BLOC DE TEXTE ->
Par M. K. Bhadrakumar − Le 09 juillet 2019 − Source Indianpunchline.com
L’agence de presse nationale turque Anadolu a diffusé une analyse intitulée « Les sanctions américaines contre l’Iran accroissent le malaise public », très critique de l’approche de l’élite dirigeante iranienne vis-à-vis de l’affrontement actuel avec les États-Unis.
Le cœur de l’argumentaire est que les élites dirigeantes iraniennes provoquent délibérément une confrontation avec les États-Unis en rejetant les offres répétées du président Trump pour des négociations inconditionnelles. En effet Téhéran nourrit l’idée qu’il est possible de paralyser sa candidature pour un second mandat aux élections de 2020 en empêtrant les États-Unis dans une guerre asymétrique et en les jetant dans un bourbier moyen-oriental. L’arrière-plan de l’analyse est que la nouvelle belligérance de Téhéran est attribuable au chef suprême et n’est pas dans l’intérêt de la nation iranienne.
Cet article d’opinion arrive à un moment où la Turquie se satisfait du pragmatisme du président Trump qui a accepté qu’elle achète le système antibalistique S-400 à la Russie. Cela renforce l’impression donnée par les remarques surprenantes de Trump sur le président turc Erdogan, lors de la conférence de presse à Osaka du 29 juin : en l’occurrence, que les deux dirigeants étaient parvenus à un accord. Trump a tout fait pour défendre la décision d’acheter les missiles S-400, qui n’est « pas vraiment la faute d’Erdogan » car « il a[vait] été traité très injustement » par l’administration Obama. Trump a ajouté qu’il travaillait sur l’accord S-400 : « Nous verrons ce que nous pourrons faire. »

TÂCHE DONNÉE 1 -> Recopiez le passage de l'article sur l'Iran et la Turquie qui s'ouvre sur les mots contenant « Par M. K. Bhadrakumar » et se referme sur « avec les États-Unis. ».
TÂCHE DONNÉE 2 -> D'après l'article sur l'Iran et la Turquie, quel système de défense Trump a-t-il accepté que la Turquie achète à la Russie ?
TÂCHE DONNÉE 3 -> Reprenez l'article sur l'Iran et la Turquie à partir de l'endroit où il s'arrête.

LIGNES BRUTES ->

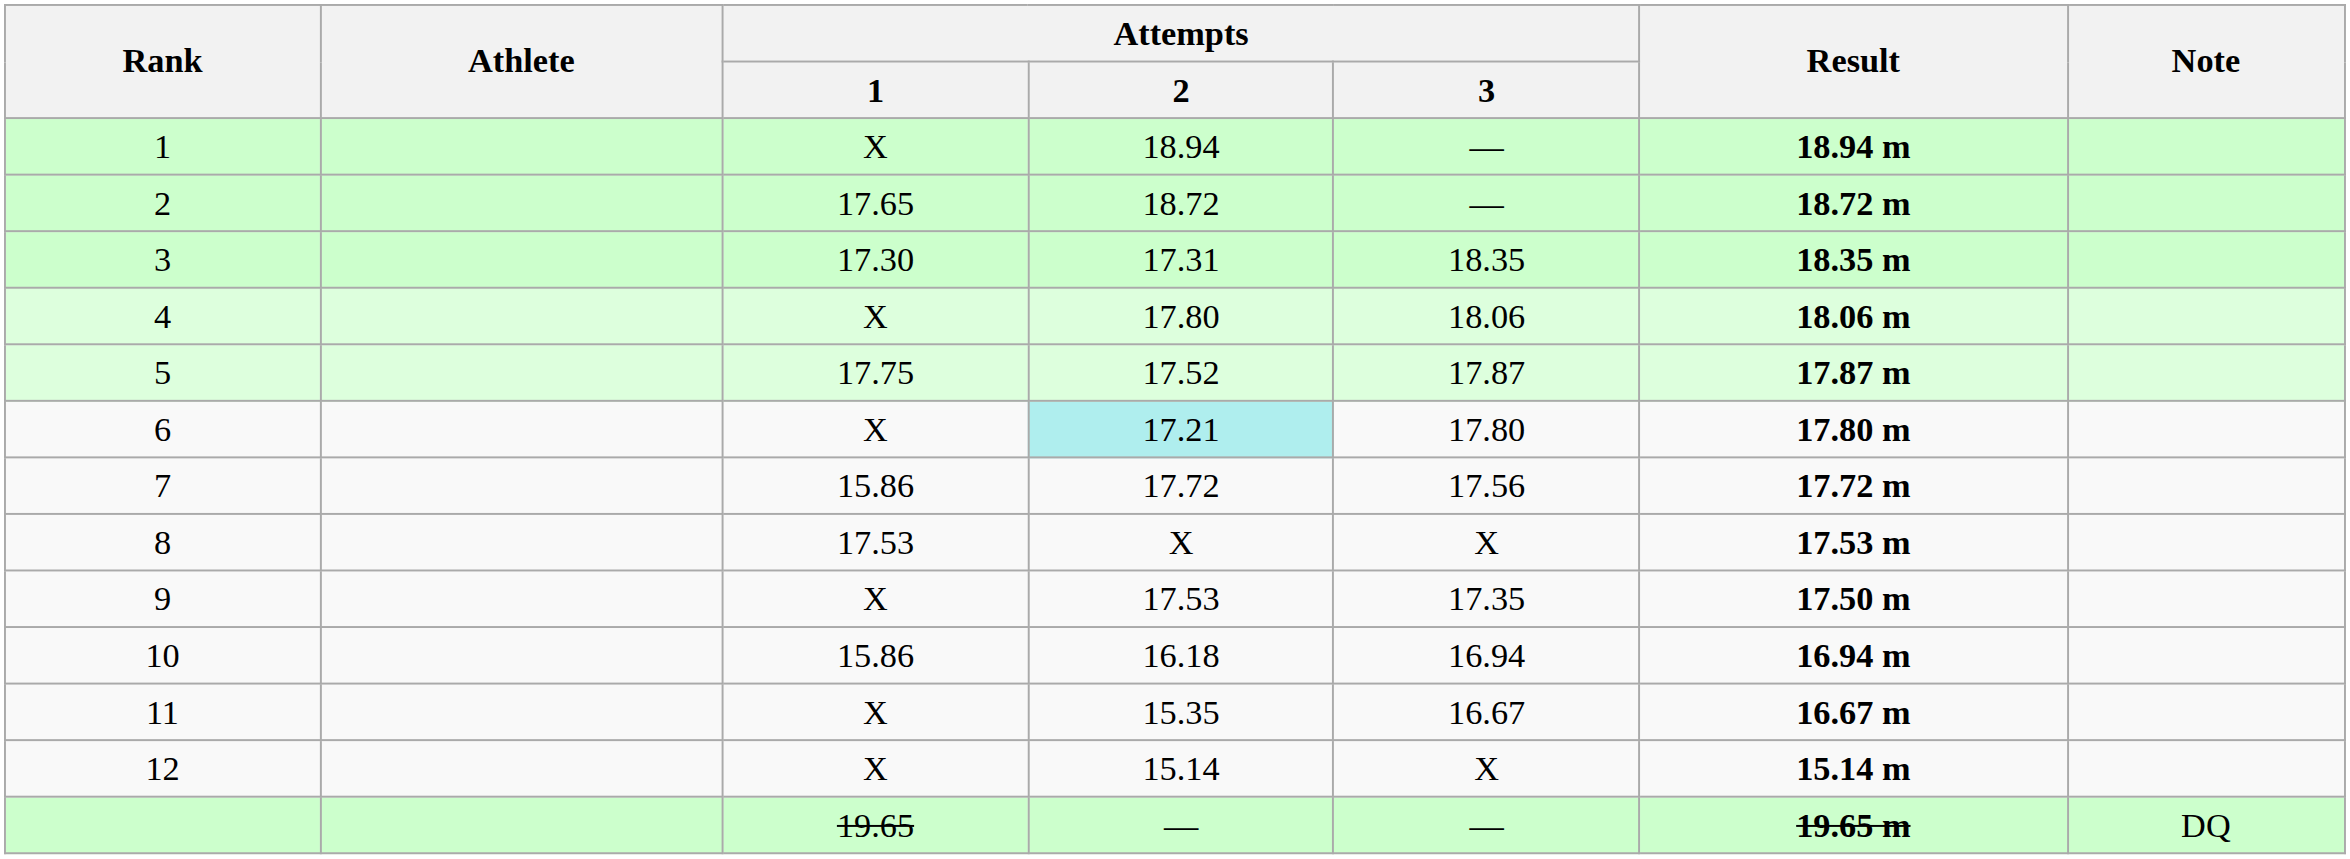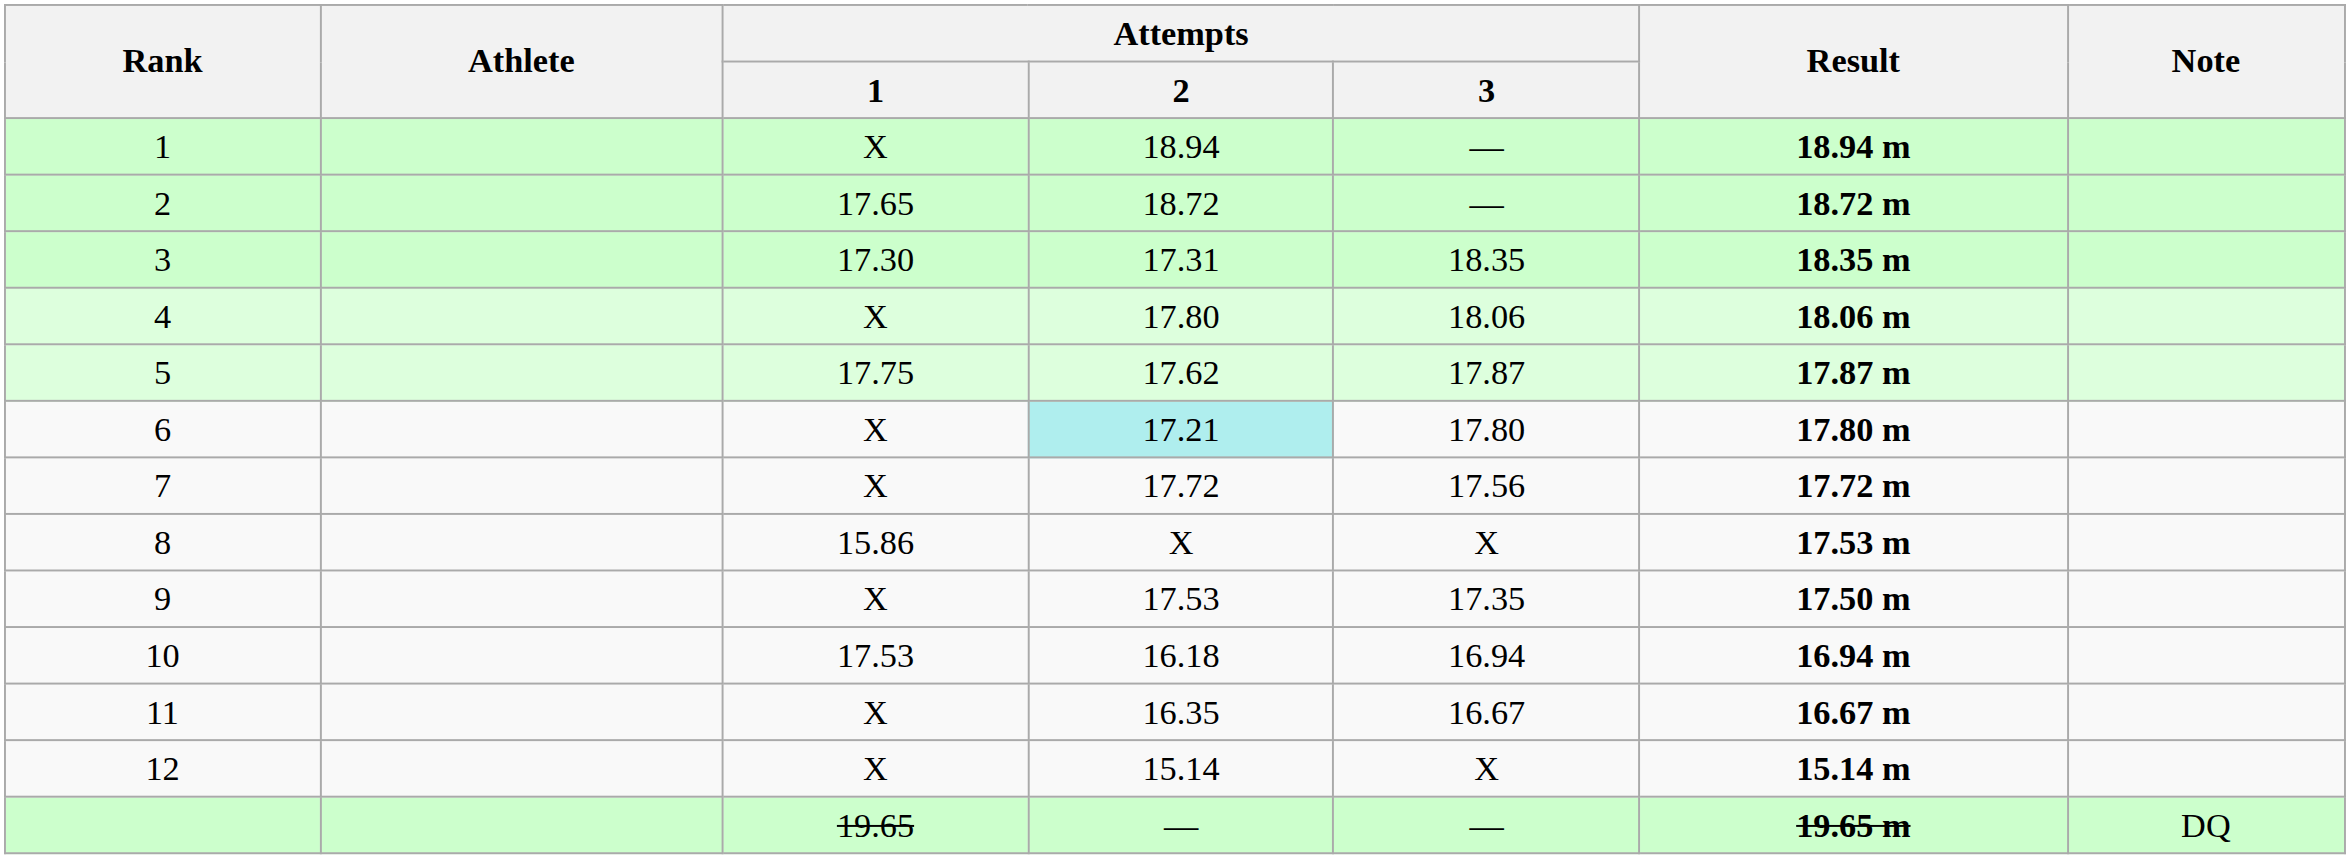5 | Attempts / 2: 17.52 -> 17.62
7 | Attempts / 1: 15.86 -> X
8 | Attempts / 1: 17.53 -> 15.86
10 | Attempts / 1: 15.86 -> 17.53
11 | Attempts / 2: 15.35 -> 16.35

BONNE RÉPONSE 1 ->
Par M. K. Bhadrakumar − Le 09 juillet 2019 − Source Indianpunchline.com
L’agence de presse nationale turque Anadolu a diffusé une analyse intitulée « Les sanctions américaines contre l’Iran accroissent le malaise public », très critique de l’approche de l’élite dirigeante iranienne vis-à-vis de l’affrontement actuel avec les États-Unis.

BONNE RÉPONSE 2 -> Le système antibalistique S-400.

BONNE RÉPONSE 3 ->
Erdogan a affirmé plus tard que Trump lui avait promis, lors de leur réunion à Osaka, que les États-Unis n’imposeraient pas de sanctions à la Turquie en raison de son accord avec la Russie sur les S-400. Pendant ce temps, la livraison du système S-400 en Turquie est prévue pour la semaine prochaine. (Erdogan a également déclaré récemment qu’une visite de Trump en Turquie en juillet était « en cours de discussion ».)
Une sorte d’entente entre Trump et Erdogan au sujet de l’Iran ne peut être écartée. Car bien sûr, la Turquie est en mesure de fournir une aide inestimable à l’Iran pour l’aider à faire échec aux sanctions américaines (ce qu’elle a déjà fait, dans le cadre du tristement célèbre accord pétrole contre or entre les élites commerciales turques et iraniennes pendant la présidence Obama.) Trump doit savoir que si la Turquie refuse sa « profondeur stratégique » à l’Iran, cela peut changer les données de la stratégie de « pression maximale » contre Téhéran.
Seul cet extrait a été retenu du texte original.